You can see this in Brandford’s paintings of dictators, too. Gaddafi, also weighed down by regalia, has almost no features. Instead, he has sunglasses and a smug, smug smile. The King of Tonga is so puffed up, in his giant uniform and medals, that all you can see is a mask. When you look at the painting, you feel that whatever human was once there has long gone.

But what’s almost more disturbing than the pictures of dictators are the generalized images of war. In “Mission Accomplished’’ , in this year’s Royal Academy Summer Exhibition, Sir Sidney Ruff-Diamond stands in a bleak landscape, with a helicopter departing overhead. The expression on his face is disdainful, but the main feeling that comes through is one of waste.
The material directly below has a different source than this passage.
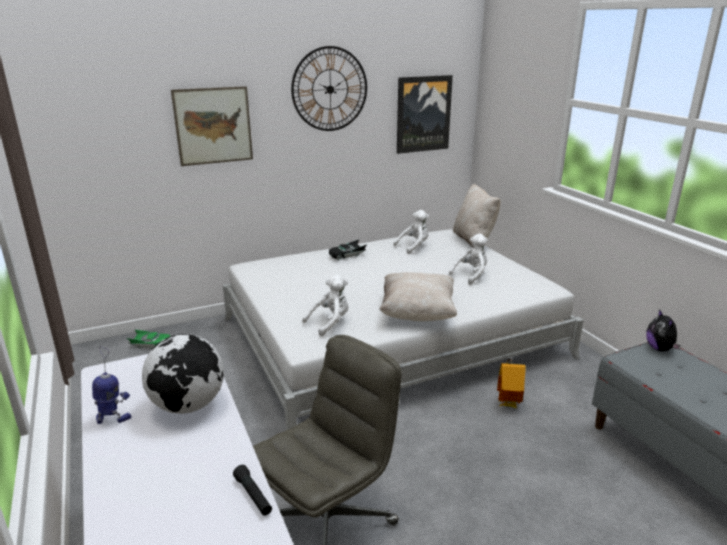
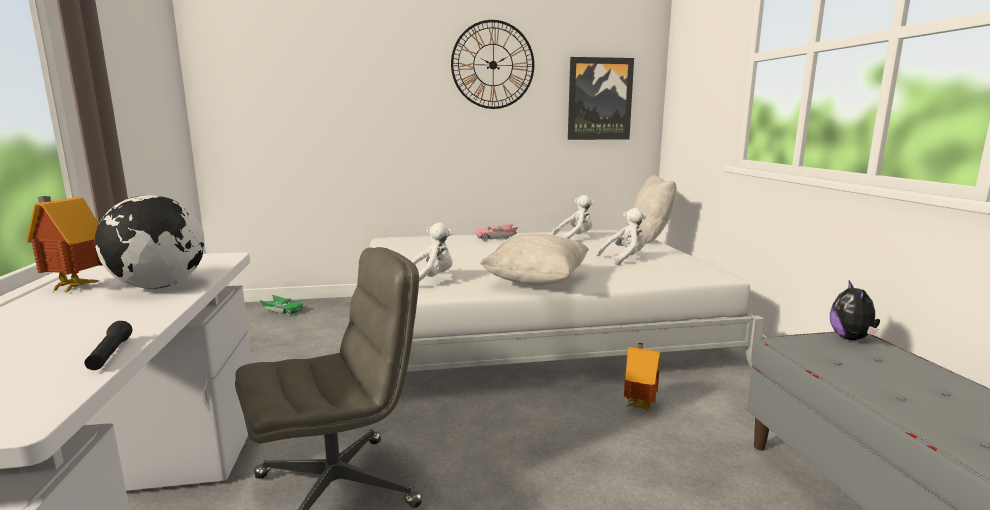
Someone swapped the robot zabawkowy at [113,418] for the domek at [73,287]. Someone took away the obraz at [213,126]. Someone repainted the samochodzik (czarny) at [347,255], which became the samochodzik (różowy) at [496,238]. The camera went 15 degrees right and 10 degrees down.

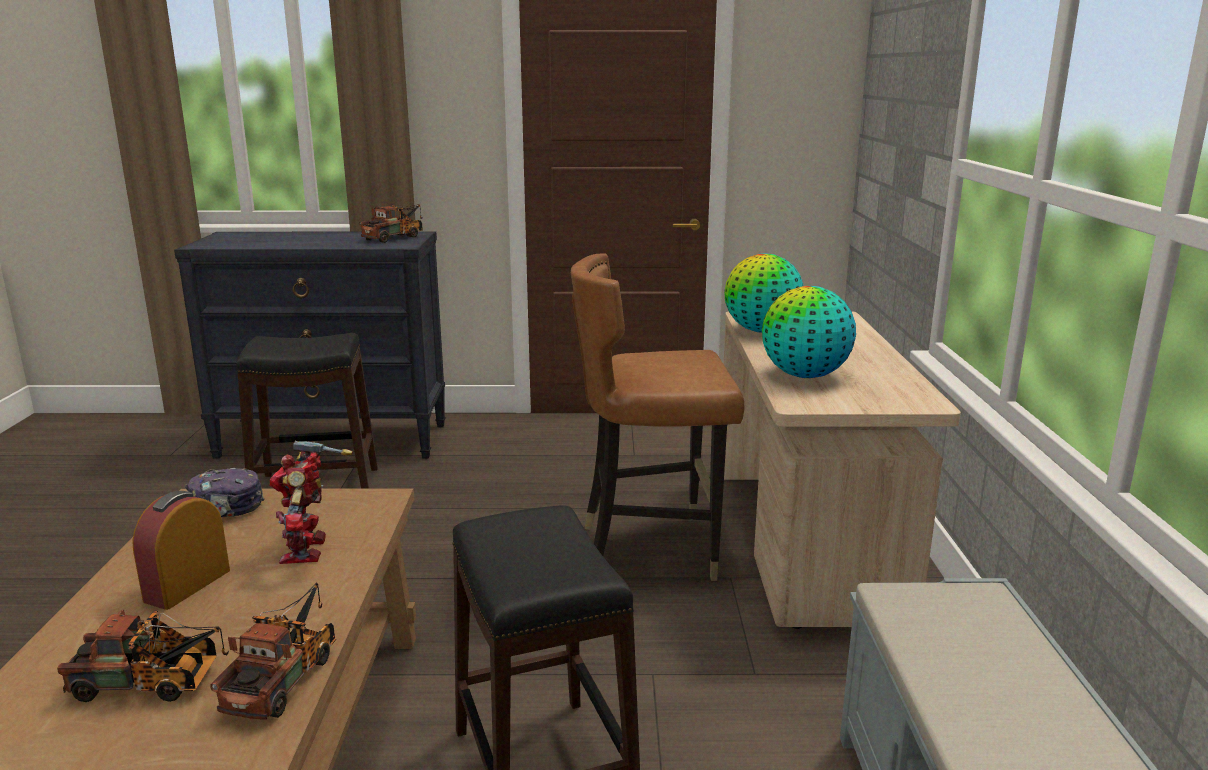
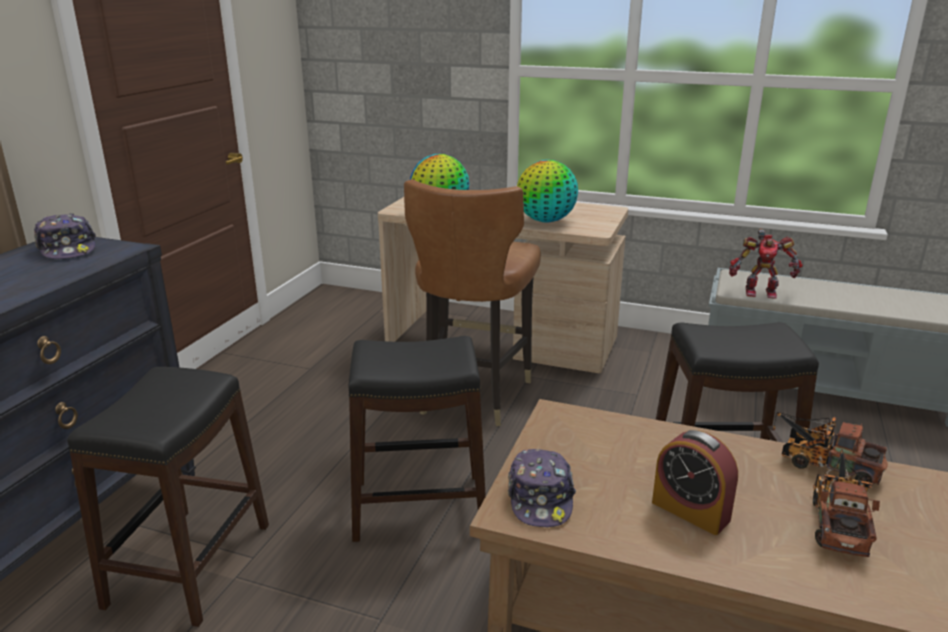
Someone carried the robot zabawkowy from [308,549] to [760,292]. Someone swapped the ciężarówka zabawkowa at [396,237] for the czapka z daszkiem at [68,249]. Someone put down the stołek (czarny) at [419,507]. The camera went 70 degrees left and 5 degrees up.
In “Dying for a Piss’’ , we see American soldiers urinating on Afghan corpses. In “Online Execution”, we see Al Qaeda terrorists looming over a captive they’re about to kill. Hanging above them is a banner with the jihadi slogans that spur them on. Both paintings bring to mind what Hannah Arendt said about the “banality of evil’’.

What Paul Brandford does in nearly all his paintings is take the familiar and make it strange. The blurring of the features suggests an ambiguity that can never be resolved. The glimpse of a man (and yes, it usually is a man) is, the painting suggests, as near as any of us is going to get to the mystery of another person. But in that glimpse you do sometimes get a glimpse of a soul.

It’s a bit of a cliché for artists to rage against authority. It might make a nice change if some of them didn’t. But if some artists rage because raging seems like the fashionable thing to do – and also perhaps, because it can be quite lucrative – Brandford rages because he can’t do anything else. Sigmund Freud might point at the succession of middle-aged male authority figures in his work, and wonder about his father, but when did an artist’s obsessions not start as a child? When you look at Brandford’s work, you certainly feel anger. You also feel energy,  and joy.

The joy is in the alchemy of painting: that process that starts with an image, and then perhaps a drawing, and then perhaps the mixing of paints. And then it turns into brushstrokes on panel, smoothing, splodging, layering and sometimes stabbing, as something that’s felt in the solar plexus is turned into something that might make someone else’s heart leap.

It’s no surprise to discover that Brandford’s favourite works are by the seventeenth century masters. “Rembrandt, Velazquez and Vermeer,’’ he told me, over a glass of wine in his Hackney studio. “I love all those painters who create the image, and have a language thats separate to that image, so there’s some dialogue between what it is, and how it’s made. That making is highly visible. You might not be a fan of how they did it, but it’s not hidden behind words or superficial technique. Somehow, they’ve turned up and they’ve done it. The sensation without the tedium of its conveyance. A construct that exists to tell you something else. Good art,” he said, but he almost didn’t need to, “resonates’’.

Any old Tom, Damien or Tracey can shock. What’s much harder is to produce something that gives you more each time you go back. Paul Brandford’s paintings can certainly unsettle you because they’re as full of humanity as rage.”I want,’’ he says, “to make poetry from the conflict between authority and fear’’. At his best, that’s exactly what he does.